In 2018, the Trump Administration imposed a 30% tariff regime on solar panels imported into the United States from China. The rationale was to support US production under an implied “infant industry” rubric. The Administration claimed that these tariffs would protect US solar panel manufacturers from unfair competition, siting Chinese government subsidies of its solar panel industry.
Trump claimed that protecting the industry would encourage domestic production of solar panels. That it would help to reduce trade deficits. And that it would protect and create US jobs.
If these were its objectives, the policy was an unmitigated, almost comical, failure. Domestic panel manufacturers did see modest increases in revenues, although those would have probably been seen even without the tariffs. And whatever increases there might have been, were more than offset by revenue losses from reduced solar panel installations and were well below Trump Administration projections, and more or less in line with the worldwide growth trend
The tariffs did little to impact the market share of imported panels. And while there was clearly a decrease in the number of imported solar panels, the overall trade deficit continued at elevated levels. Finally, the National Renewable Energy Laboratory, an industry research organization, reported that the industry lost over 8,000 jobs in the aftermath of the tariffs.
The net effect of this policy was just as any first-year economics student could easily grasp and explain. The imposition of tariffs raised prices for consumers, reduced demand for the products of the protected industry and resulted in lost jobs.
And this ignores the fact that solar energy, while having its drawbacks, has the potential to be less costly, to make the US energy sector less fragile as well as reducing environmental impacts.
Rather than admit its error, lick its wounds and move on, the Trump Campaign has doubled down on protectionism and proposes a universal 20% tariffs on all imports. We think this is a horrible idea. That it would devastate the economy and the financial markets as well as increase unemployment and hurt manufacturing more broadly.

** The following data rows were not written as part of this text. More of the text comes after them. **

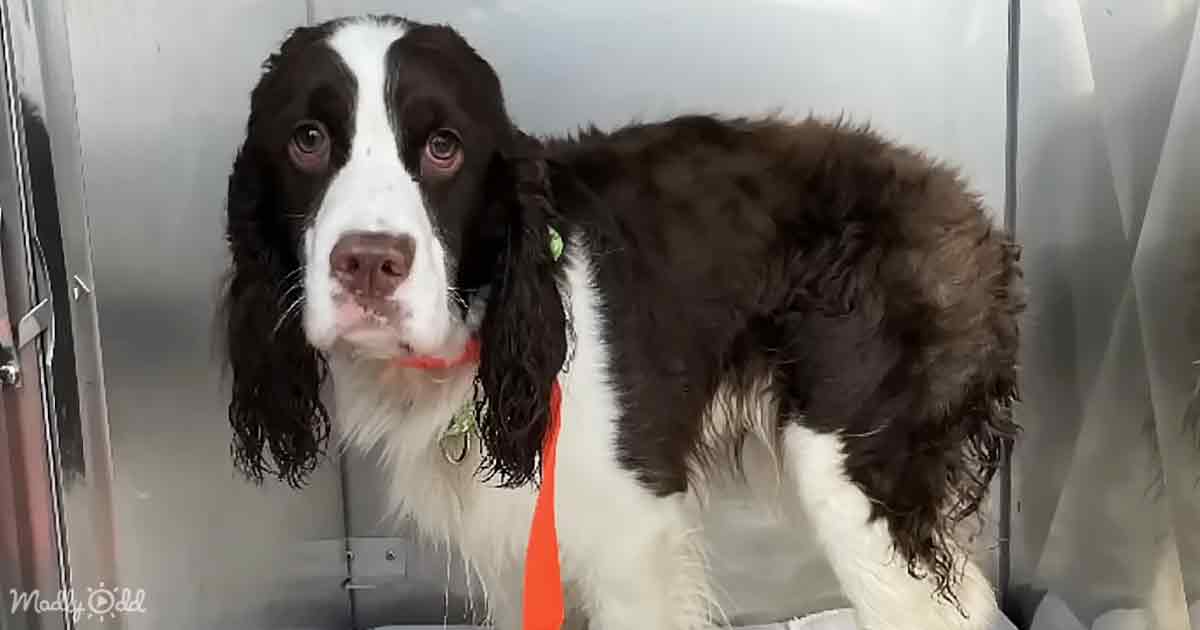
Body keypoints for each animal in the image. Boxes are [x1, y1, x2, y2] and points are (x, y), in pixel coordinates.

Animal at [218, 14, 1022, 628]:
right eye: (307, 139)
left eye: (444, 147)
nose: (368, 262)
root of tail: (971, 214)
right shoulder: (513, 554)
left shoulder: (631, 542)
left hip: (850, 469)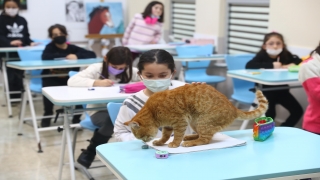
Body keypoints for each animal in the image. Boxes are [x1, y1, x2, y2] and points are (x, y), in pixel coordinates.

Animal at [124, 83, 268, 148]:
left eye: (140, 136)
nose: (143, 142)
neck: (152, 111)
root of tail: (233, 108)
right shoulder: (169, 126)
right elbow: (165, 136)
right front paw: (160, 142)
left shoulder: (179, 122)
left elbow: (177, 136)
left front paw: (174, 144)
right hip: (194, 122)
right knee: (200, 135)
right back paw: (189, 137)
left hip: (202, 121)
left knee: (205, 139)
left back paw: (189, 142)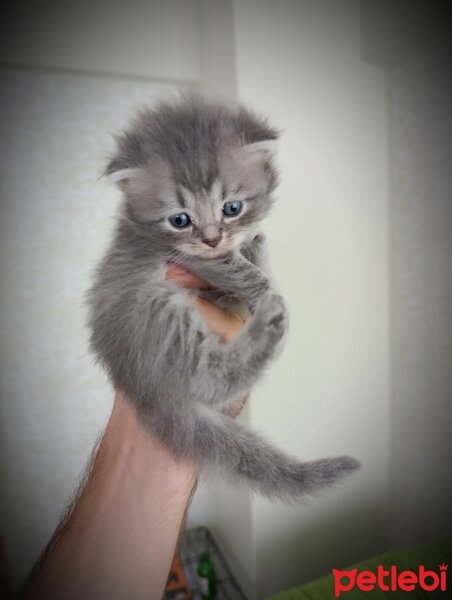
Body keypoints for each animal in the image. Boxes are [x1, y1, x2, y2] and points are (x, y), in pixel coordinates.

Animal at [86, 94, 358, 500]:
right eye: (179, 220)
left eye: (232, 208)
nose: (213, 239)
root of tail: (141, 388)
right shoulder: (189, 258)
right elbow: (241, 272)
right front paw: (266, 292)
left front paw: (255, 251)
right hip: (155, 312)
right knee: (209, 379)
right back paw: (267, 326)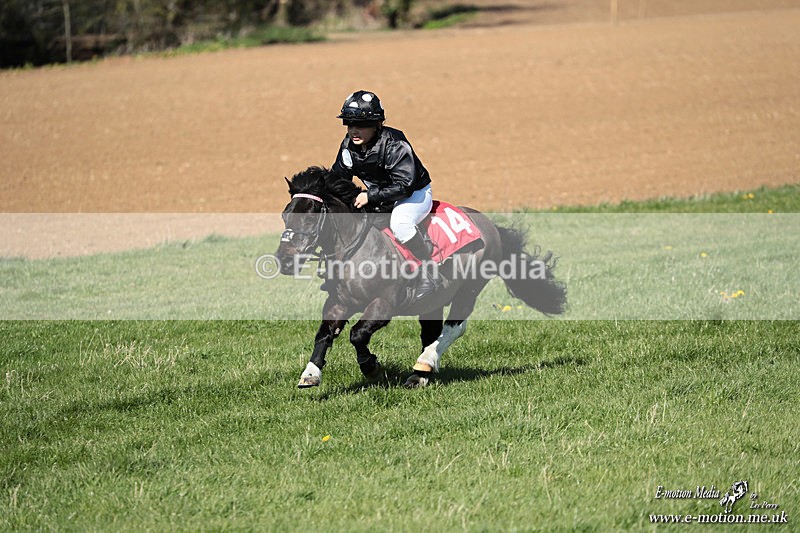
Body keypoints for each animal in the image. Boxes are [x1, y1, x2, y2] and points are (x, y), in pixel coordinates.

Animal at [274, 166, 567, 388]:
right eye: (285, 214)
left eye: (310, 216)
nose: (284, 260)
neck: (358, 250)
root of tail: (489, 224)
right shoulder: (339, 302)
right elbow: (324, 334)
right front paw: (310, 374)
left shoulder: (383, 305)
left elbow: (357, 335)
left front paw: (372, 368)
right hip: (433, 300)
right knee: (431, 331)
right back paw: (419, 375)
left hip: (469, 288)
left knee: (454, 327)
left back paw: (425, 363)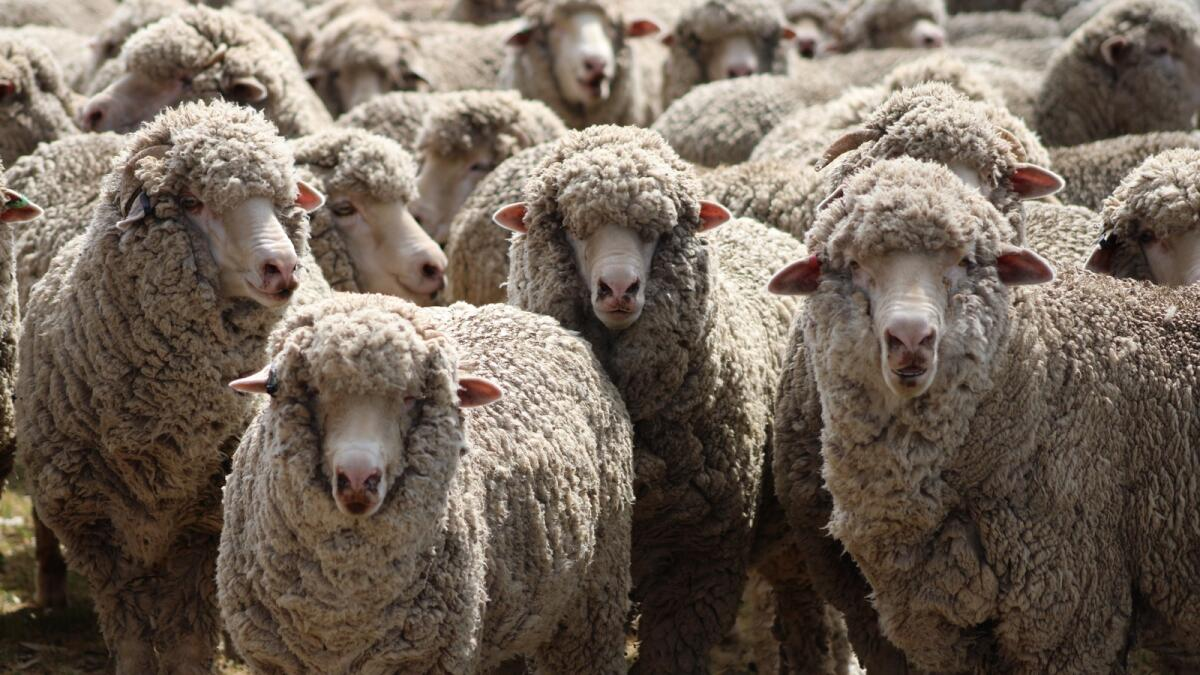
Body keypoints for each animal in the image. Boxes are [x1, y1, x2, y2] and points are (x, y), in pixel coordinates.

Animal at [16, 100, 327, 673]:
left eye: (281, 202)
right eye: (190, 201)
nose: (282, 268)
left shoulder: (203, 524)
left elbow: (187, 638)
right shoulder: (96, 529)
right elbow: (132, 637)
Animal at [217, 295, 635, 674]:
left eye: (410, 397)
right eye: (307, 390)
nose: (358, 479)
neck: (342, 609)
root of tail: (531, 316)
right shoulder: (274, 660)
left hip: (592, 601)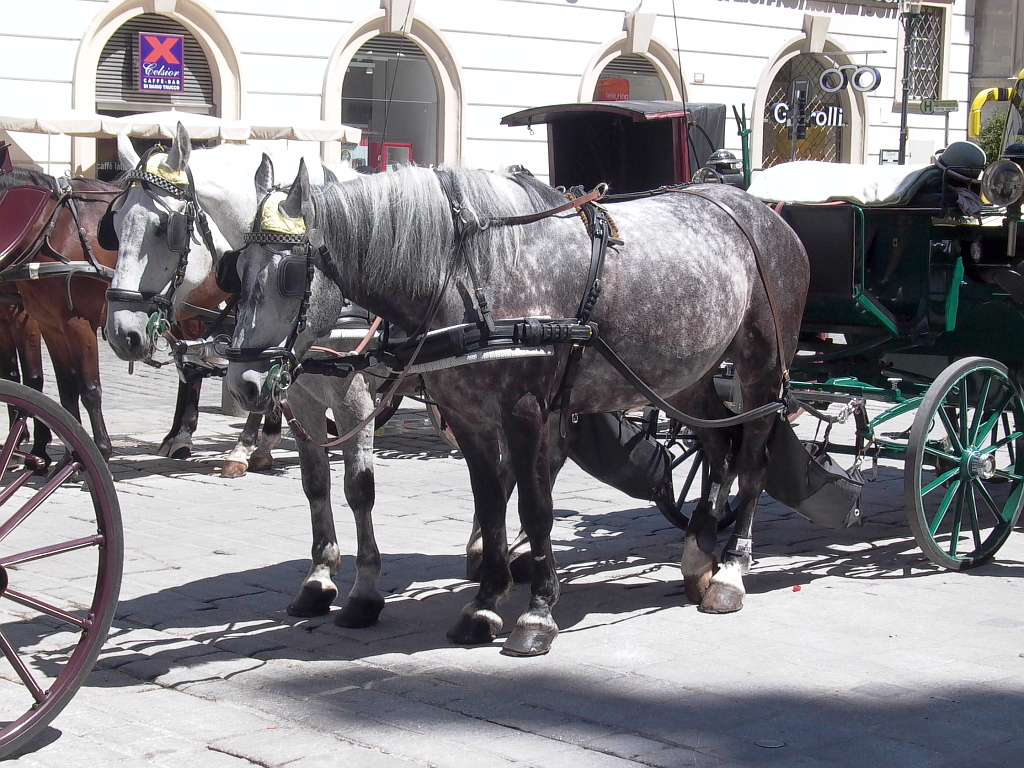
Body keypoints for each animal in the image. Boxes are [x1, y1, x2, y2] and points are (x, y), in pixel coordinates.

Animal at [105, 128, 386, 622]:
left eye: (164, 229)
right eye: (115, 224)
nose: (123, 332)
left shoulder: (354, 398)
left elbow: (358, 487)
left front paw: (365, 589)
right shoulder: (300, 394)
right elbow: (315, 482)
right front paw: (319, 579)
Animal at [226, 161, 809, 656]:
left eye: (290, 275)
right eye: (236, 268)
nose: (244, 383)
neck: (468, 276)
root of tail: (760, 210)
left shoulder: (522, 409)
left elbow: (534, 506)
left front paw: (536, 614)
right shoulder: (467, 415)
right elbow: (487, 502)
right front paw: (484, 604)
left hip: (760, 367)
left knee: (752, 460)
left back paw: (730, 570)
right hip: (684, 373)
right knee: (715, 443)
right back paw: (698, 553)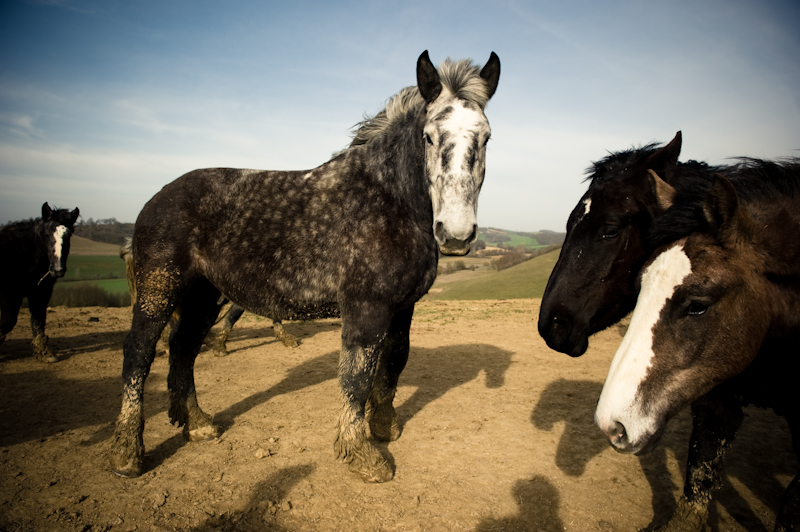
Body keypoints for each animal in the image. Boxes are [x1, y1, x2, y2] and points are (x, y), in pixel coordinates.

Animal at [0, 203, 80, 362]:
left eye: (68, 235)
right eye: (47, 234)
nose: (57, 269)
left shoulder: (40, 291)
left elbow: (38, 319)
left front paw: (43, 352)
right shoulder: (10, 295)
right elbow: (8, 322)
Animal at [108, 50, 501, 483]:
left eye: (486, 137)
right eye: (429, 136)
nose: (456, 235)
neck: (387, 200)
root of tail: (154, 201)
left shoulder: (403, 307)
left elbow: (394, 362)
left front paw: (384, 427)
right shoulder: (366, 308)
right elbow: (357, 375)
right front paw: (361, 453)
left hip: (203, 297)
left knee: (182, 348)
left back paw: (197, 424)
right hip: (159, 291)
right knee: (139, 354)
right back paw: (127, 453)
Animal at [595, 173, 800, 531]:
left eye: (697, 306)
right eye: (639, 289)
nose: (611, 425)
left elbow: (789, 508)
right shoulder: (716, 407)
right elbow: (697, 485)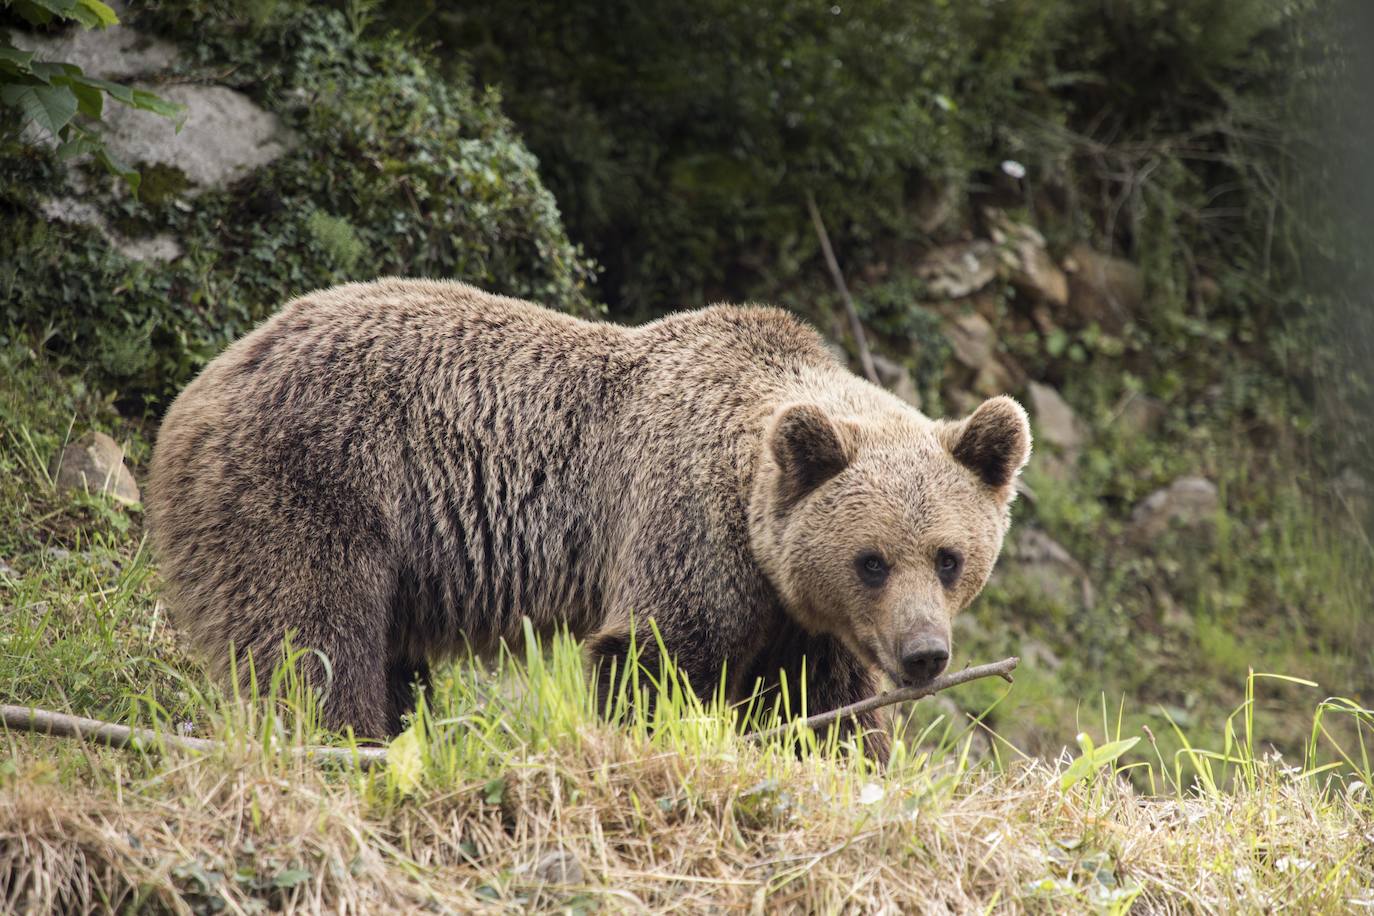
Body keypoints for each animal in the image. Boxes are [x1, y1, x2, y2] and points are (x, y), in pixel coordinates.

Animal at [150, 277, 1033, 752]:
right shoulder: (686, 528)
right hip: (316, 486)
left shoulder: (802, 618)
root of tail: (204, 383)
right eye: (872, 559)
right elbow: (651, 656)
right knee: (312, 641)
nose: (923, 654)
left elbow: (824, 709)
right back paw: (345, 740)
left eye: (950, 557)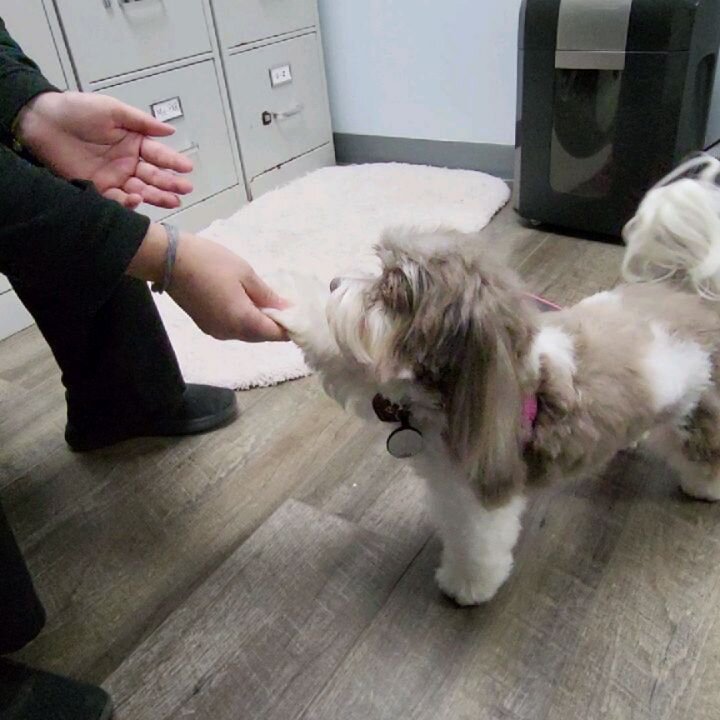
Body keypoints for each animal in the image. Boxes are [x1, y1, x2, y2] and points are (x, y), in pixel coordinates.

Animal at [268, 155, 720, 604]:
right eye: (380, 270)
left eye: (392, 291)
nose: (333, 282)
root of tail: (690, 295)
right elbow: (342, 355)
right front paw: (287, 300)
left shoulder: (483, 487)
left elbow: (476, 545)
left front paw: (466, 586)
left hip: (701, 403)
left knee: (702, 445)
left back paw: (704, 485)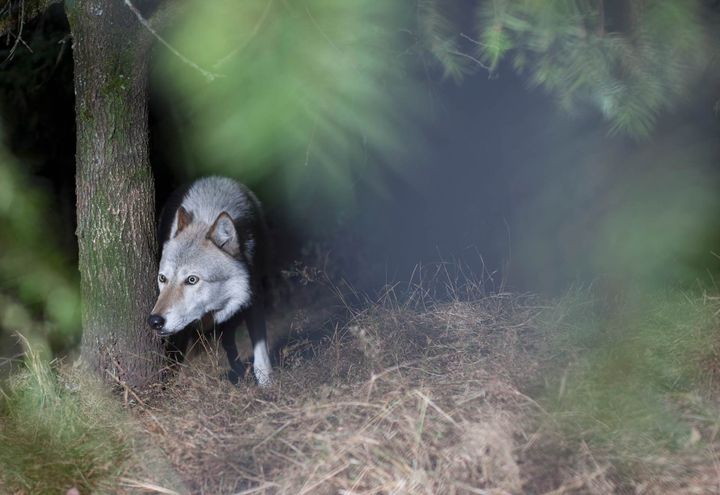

Over the course of the next week or so, we’ll defend our position on tariffs and protectionism and come up with a list of concrete proposals to support manufacturing in the US.
We hope you’ll join us.
Another boring day on Wall Street. Stocks opened lower, bounced around a little bit before finishing mixed but little changed. Volume was way, way below average and declining stocks exceeded advancers, but not by much.
Like stocks, interest rates finished mixed. Like stocks, they were little changed on the session.
The Case/Shiller Home Price Index came in above expectations on Tuesday. To no one's surprise, houses got even more expensive, increasing in price, on average, by 6.5% over the last twelve months.
The Conference Board’s Consumer Confidence Index came in better than expected and better than last month’s reading. Despite higher housing prices, or perhaps because of them, consumers expect a better economy in the year ahead.
Nothing on today’s economic calendar but NVIDIA, the world’s largest chip maker, will release earnings after the closing bell. Wall Street expects the company earned a bit over $0.64 per share in the 2nd quarter on almost $29 billion in sales.
To put that into perspective, five years ago, NVIDIA reported earnings of $0.03 per share on $2.6 billion in sales. That’s a twenty-fold increase in profits on a tenfold increase in sales. The market is very much focused on the NVIDIA report, and we expect it to move the markets on Thursday, one way or the other, but regardless, hit or miss, NVIDIA is a remarkable success story.